Tuesday, 08/26/2003 5:39:06 PM

Tuesday, August 26, 2003 5:39:06 PM

Post# of 78729
Sorry, didn't mean to step on any toes. I used Alberto's formula for Reducing the Guard Interval Loss via Recursive Singular Value Decomposition , nah just a little humor.

To speculate on share values in the future, especially involving a company like NVEI/RSC is impossible, thats why I said at first I didn't want too. After being proded I guessed with my feelings of watching this highly critically evaluated company.

To use a formula per-se is equally vague or misrepresentative in that one must plug in too many unknowns involving our company at this point. The difficulty lies in the following example; RSC in their first year makes 25,000,000 in sales (more or less?). What will our O/S be at the end of 2004? Lets say it doubles approximately (136million) (is this too conservative or too optomistic). So our EPS is .184
How do we determine value? The market average for p/e ratios is 15-25. Semiconductors is 57.
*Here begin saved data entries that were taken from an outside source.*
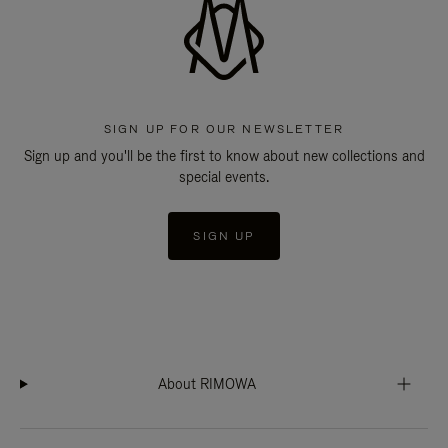
SIGN UP FOR OUR NEWSLETTER
Sign up and you'll be the first to know about new collections and
special events.
SIGN UP
About RIMOWA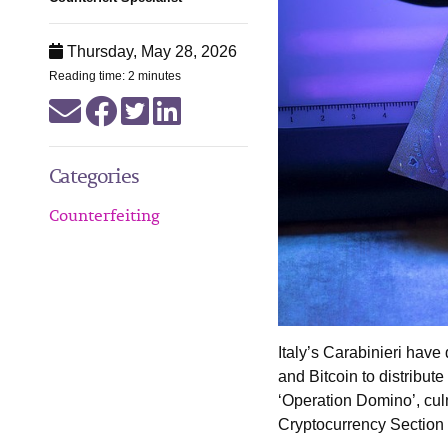
Thursday, May 28, 2026
Reading time: 2 minutes
Categories
Counterfeiting
Italy’s Carabinieri have
and Bitcoin to distribu
‘Operation Domino’, cul
Cryptocurrency Section 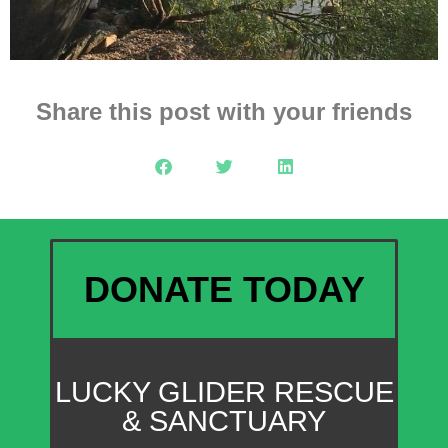
Share this post with your friends
DONATE TODAY
LUCKY GLIDER RESCUE
& SANCTUARY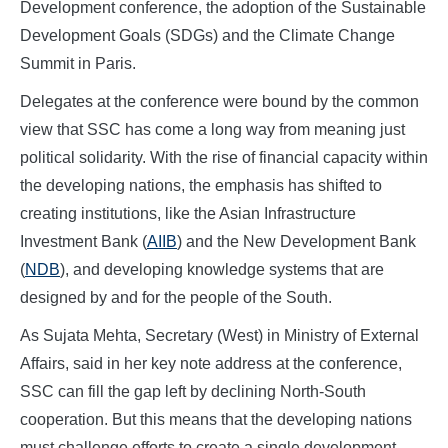
Development conference, the adoption of the Sustainable
Development Goals (SDGs) and the Climate Change
Summit in Paris.
Delegates at the conference were bound by the common
view that SSC has come a long way from meaning just
political solidarity. With the rise of financial capacity within
the developing nations, the emphasis has shifted to
creating institutions, like the Asian Infrastructure
Investment Bank (
AIIB
) and the New Development Bank
(
NDB
), and developing knowledge systems that are
designed by and for the people of the South.
As Sujata Mehta, Secretary (West) in Ministry of External
Affairs, said in her key note address at the conference,
SSC can fill the gap left by declining North-South
cooperation. But this means that the developing nations
must challenge efforts to create a single development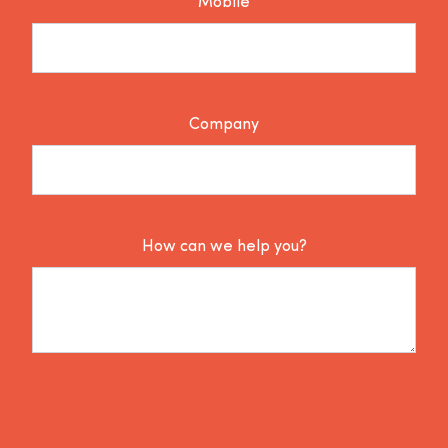
Mobile
Company
How can we help you?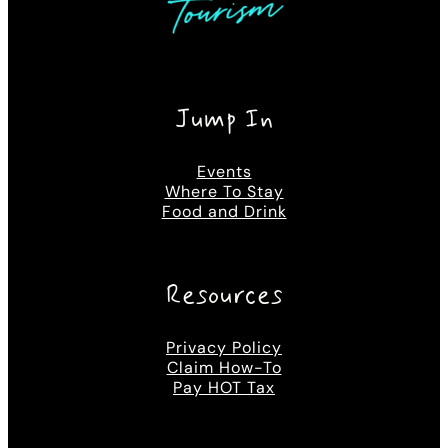
Jump In
Events
Where To Stay
Food and Drink
Resources
Privacy Policy
Claim How-To
Pay HOT Tax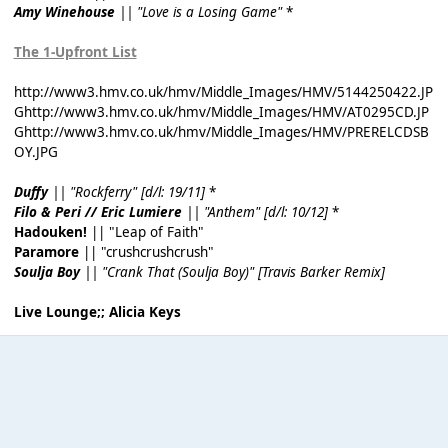
Amy Winehouse
|| "Love is a Losing Game"
*
The 1-Upfront List
http://www3.hmv.co.uk/hmv/Middle_Images/HMV/5144250422.JP
G
http://www3.hmv.co.uk/hmv/Middle_Images/HMV/AT0295CD.JP
G
http://www3.hmv.co.uk/hmv/Middle_Images/HMV/PRERELCDSB
OY.JPG
Duffy
|| "Rockferry" [d/l: 19/11]
*
Filo & Peri // Eric Lumiere
|| "Anthem" [d/l: 10/12]
*
Hadouken!
|| "Leap of Faith"
Paramore
|| "crushcrushcrush"
Soulja Boy
|| "Crank That (Soulja Boy)" [Travis Barker Remix]
Live Lounge;; Alicia Keys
http://www.investopedia.com/offsite.asp?URL=http://biz.yahoo.com/p/industries.html

Many don't show p/e's and some out way out there (Actel corp @ 869) What will the market value RSC at? We're at new company, no employees to speak of, no history in chips and not the friendlist of shareholders (lol); so lets say we'll have a 10 p/e ratio, thats 1.84 per share. You want to believe its the avg for the industry then its 10.49

Is there reason for optomism, absolutely, but lets get the revenues in the bank first before we argue on share values in a year.